The American Herbal Products Association (AHPA) also doesn’t support mandatory product listing.
“Our position is we have yet to hear how that [proposal] would help consumers, the industry or FDA,” said Michael McGuffin, AHPA president, in an interview. “What we’ve heard is that it would, but we haven’t been presented with any cogent rationale or narrative as to how it would actually protect consumers, the industry or FDA.”
Consumer groups and industry representatives who agree manufacturers should list their dietary supplement products with FDA may not see eye to eye on the particulars of the proposal.
“I think a number of trade associations have said that they’re for product listing or this or that reform without actually putting any muscle behind it,” said CSPI Policy Director Laura MacCleery, who signed the recent letter to Congress.
In an interview, MacCleery suggested she is open to meeting with industry representatives to find common ground regarding CBD. The ingredient is commonly found in hemp extracts labeled as “dietary supplements”—despite FDA’s long-standing position that CBD was first studied as a drug and cannot be legally marketed as a supplement.
“I would really like to see a bona-fide effort to come to the table and negotiate a legislative solution to this problem,” MacCleery said, commenting on CBD. “We’re certainly interested in that. We will be happy to meet with whomever has a genuine interest.”
There also seems to be room for stakeholders to negotiate reforms to DSHEA. Steve Mister, president and CEO of CRN, said in an interview that his organization agrees with more than half of the consumer groups’ proposed reforms for dietary supplements outlined in the March 10 letter to Congress.
For instance, Mister said he supports increasing FDA’s resources, strengthening its enforcement and specifying in the law that FDA has power to enforce its dietary supplement authorities against products marketed as supplements but adulterated with drugs.
FDA has proclaimed it cannot enforce the dietary supplement provisions in the law against firms selling adulterated products if they don’t technically meet the definition of a dietary supplement.
Several industry representatives believe FDA already has authority to treat such products as “supplements.”
“Congress could change the laws, but that’s not really what needs to be done,” according to Fabricant, a former FDA official who led the Division of Dietary Supplement Programs.
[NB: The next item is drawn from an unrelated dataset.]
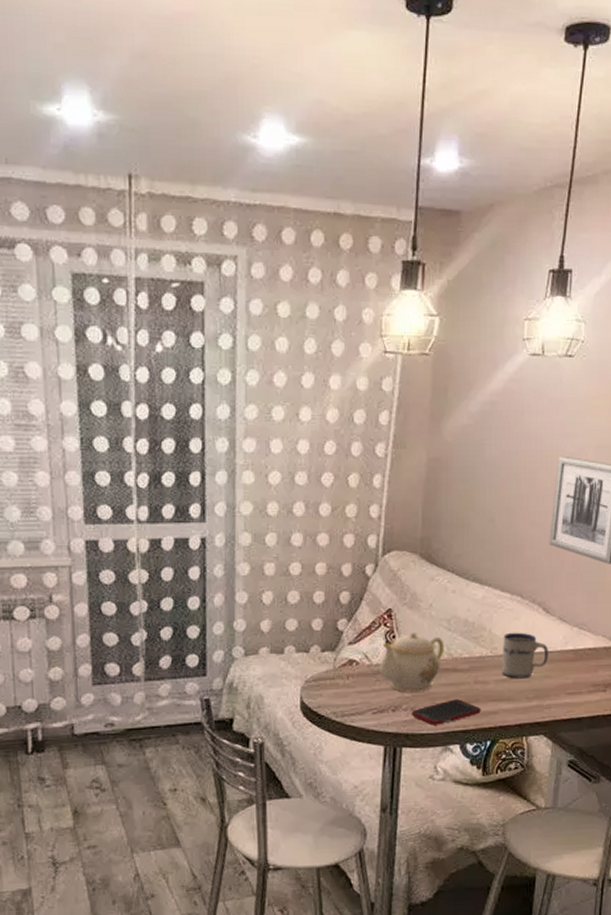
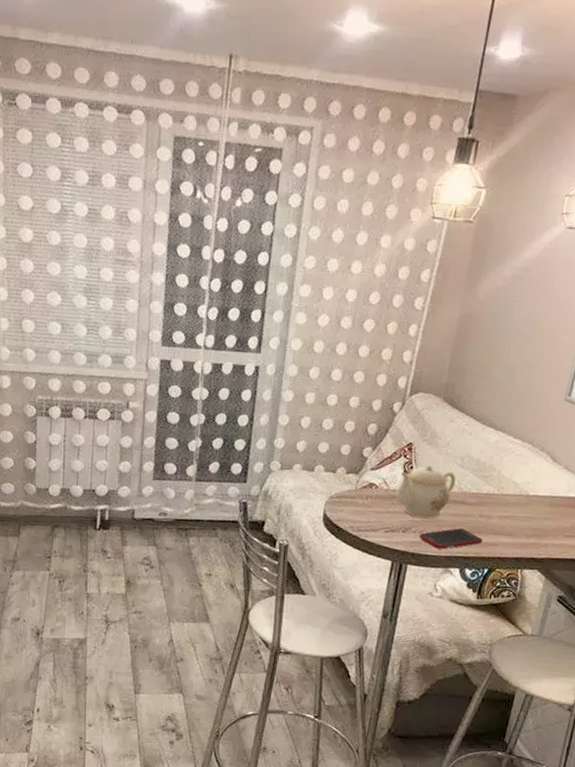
mug: present [501,632,548,679] -> none [505,475,552,518]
FDA’s Office of Chief Counsel should write a legal opinion that a product labeled as a dietary supplement reflects its intended use, and even if it contains a drug, the agency can use its supplement authority to protect public health, Fabricant said.
“Our view is … if a product looks like a duck and quacks like a duck, it’s a duck,” Mister said. “If you’re holding your product out in the marketplace with a dietary supplement label, then you ought to be subject to those requirements.”
He’s nonetheless supportive of clarifying through legislation—including a CBD bill—that FDA can leverage its dietary supplement authorities to enforce against such products. On the other hand, CRN is opposed to some of the consumer groups’ proposals to change how supplements are regulated, and “we will fight on those,” Mister said.
“But it’s interesting to me how much common ground there could be,” he commented, “if CSPI would come to the table and talk to the industry rather than using us as a punching bag.”